Pouvez-vous recopier mot pour mot le passage de l'extrait sur l'industrie spatiale en Nouvelle-Aquitaine qui va de « Autour d’ArianeGroup, de » jusqu'à « électriques au monde. » ?

▸ **Extrait fourni**:
○ ○ ○

Autour d’ArianeGroup, de Thalès et de Dassault, gravitent en Nouvelle-Aquitaine des laboratoires de recherche, des infrastructures d’essai, et un tissu d’une centaine de PME sous-traitantes et de start-up. Pour n’en citer que quelques-unes : HyPrSpace au Haillan, qui a pour objectif de développer un lanceur utilisant une technologie de propulsion hybride permettant de faciliter l’accès à l’espace ; Delfox, qui développe des solutions innovantes d’intelligence artificielle appliquées aux problématiques industrielles de ses clients ; ou encore Sylphaero, une société pionnière qui conçoit et produit les premiers turboréacteurs 100 % électriques au monde.

La Nouvelle-Aquitaine est la troisième région de France de l’industrie spatiale, en termes d’emplois, après l’Occitanie (12 600 salariés) et l’Ile-de-France (8 600), avec quelque 3 000 salariés selon des chiffres publiés par l’Insee fin 2020. "Le marché de l’espace est en pleine croissance. Les indicateurs sont assez clairs. Il suffit de regarder l’implantation grandissante de nouvelles start-up, comme l’arrivée récente d’Aerospacelab à Mérignac, une entreprise spécialisée dans la construction de satellites et les services en orbite. Si les entreprises de Nouvelle-Aquitaine veulent gagner des parts de marché dans l’espace, elles ont tout intérêt à collaborer sur des projets", estime François Buffenoir, directeur technique et scientifique de Way4Space, un centre de recherche basé à Saint-Médard-en-Jalles (Gironde) sur les technologies liées à l’espace, financé par les acteurs public et privés, dont la mission est d’encourager les entreprises du secteur à coopérer et trouver de nouvelles solutions pour les satellites notamment.

Un besoin d’innovation et de financement

La clef du succès et le principal enjeu de ces entreprises, c’est l’innovation portée par des idées de rupture. "Il faut faire mieux que les autres et aller vite", explique Eric Giraud, directeur général d’Aerospace Valley, un pôle de compétitivité fondé en 2005 et implanté au Haillan et à Toulouse. En clair, trouver des solutions qui n’existent pas encore et anticiper certaines tendances, comme celle de la décarbonation et la réemployabilité des matériaux. "La filière n’échappe pas à ce phénomène. Des carburants verts sont à l’étude, et des moteurs réemployables adaptés au spatial se mettent en place. Cela suppose de repenser le logiciel, notamment de transiter de la propulsion solide vers le liquide. Une révolution intellectuelle entre les acteurs historiques et les nouveaux est en train de se mener, ce qui participe à l’innovation du secteur", constate Adrien Selvon, responsable de la filière aéronautique-spatial-défense au sein de Bordeaux Technowest, technopole labellisée par l’Agence Spatiale Européenne (ESA), qui a déjà accompagné plus de 500 entreprises innovantes en 20 ans avec un taux de réussite de 85 % à 5 ans, dont une grande partie dans l’aérospatial.

○ ○ ○

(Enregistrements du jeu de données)
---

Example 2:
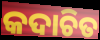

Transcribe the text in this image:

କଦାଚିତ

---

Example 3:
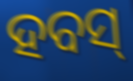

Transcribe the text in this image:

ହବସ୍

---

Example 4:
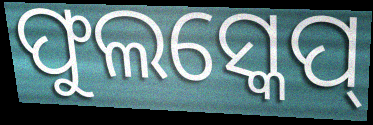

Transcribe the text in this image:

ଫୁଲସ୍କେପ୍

○ ○ ○

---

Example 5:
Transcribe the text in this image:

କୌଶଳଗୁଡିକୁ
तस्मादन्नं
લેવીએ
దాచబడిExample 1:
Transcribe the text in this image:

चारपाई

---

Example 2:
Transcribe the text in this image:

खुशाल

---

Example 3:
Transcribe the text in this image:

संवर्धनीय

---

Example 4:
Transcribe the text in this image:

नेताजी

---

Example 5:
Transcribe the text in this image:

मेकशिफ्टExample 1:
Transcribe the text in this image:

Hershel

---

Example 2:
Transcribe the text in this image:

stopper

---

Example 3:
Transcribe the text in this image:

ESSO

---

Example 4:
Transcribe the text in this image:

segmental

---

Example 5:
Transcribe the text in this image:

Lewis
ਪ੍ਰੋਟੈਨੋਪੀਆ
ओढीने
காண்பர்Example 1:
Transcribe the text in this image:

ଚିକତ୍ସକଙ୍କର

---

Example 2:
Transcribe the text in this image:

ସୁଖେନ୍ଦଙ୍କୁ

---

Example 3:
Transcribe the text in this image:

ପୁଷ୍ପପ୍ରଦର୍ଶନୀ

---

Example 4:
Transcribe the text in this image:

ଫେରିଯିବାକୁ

○ ○ ○

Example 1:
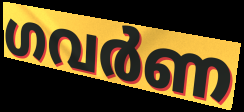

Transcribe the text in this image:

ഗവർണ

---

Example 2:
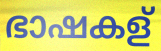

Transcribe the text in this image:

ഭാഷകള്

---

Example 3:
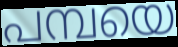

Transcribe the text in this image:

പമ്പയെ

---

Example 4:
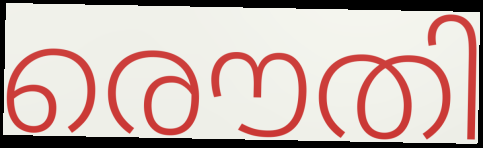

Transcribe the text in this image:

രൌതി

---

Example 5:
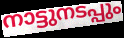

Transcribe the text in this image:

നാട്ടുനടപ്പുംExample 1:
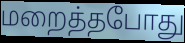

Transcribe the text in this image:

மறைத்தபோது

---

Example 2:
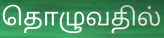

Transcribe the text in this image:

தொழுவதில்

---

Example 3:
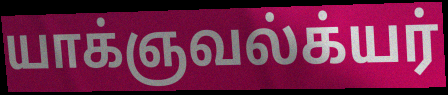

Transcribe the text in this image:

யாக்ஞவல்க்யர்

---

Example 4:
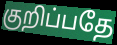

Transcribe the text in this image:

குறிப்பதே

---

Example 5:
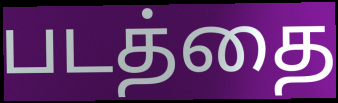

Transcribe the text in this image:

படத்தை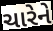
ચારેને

○ ○ ○

▸ **Corrigé**:
Autour d’ArianeGroup, de Thalès et de Dassault, gravitent en Nouvelle-Aquitaine des laboratoires de recherche, des infrastructures d’essai, et un tissu d’une centaine de PME sous-traitantes et de start-up. Pour n’en citer que quelques-unes : HyPrSpace au Haillan, qui a pour objectif de développer un lanceur utilisant une technologie de propulsion hybride permettant de faciliter l’accès à l’espace ; Delfox, qui développe des solutions innovantes d’intelligence artificielle appliquées aux problématiques industrielles de ses clients ; ou encore Sylphaero, une société pionnière qui conçoit et produit les premiers turboréacteurs 100 % électriques au monde.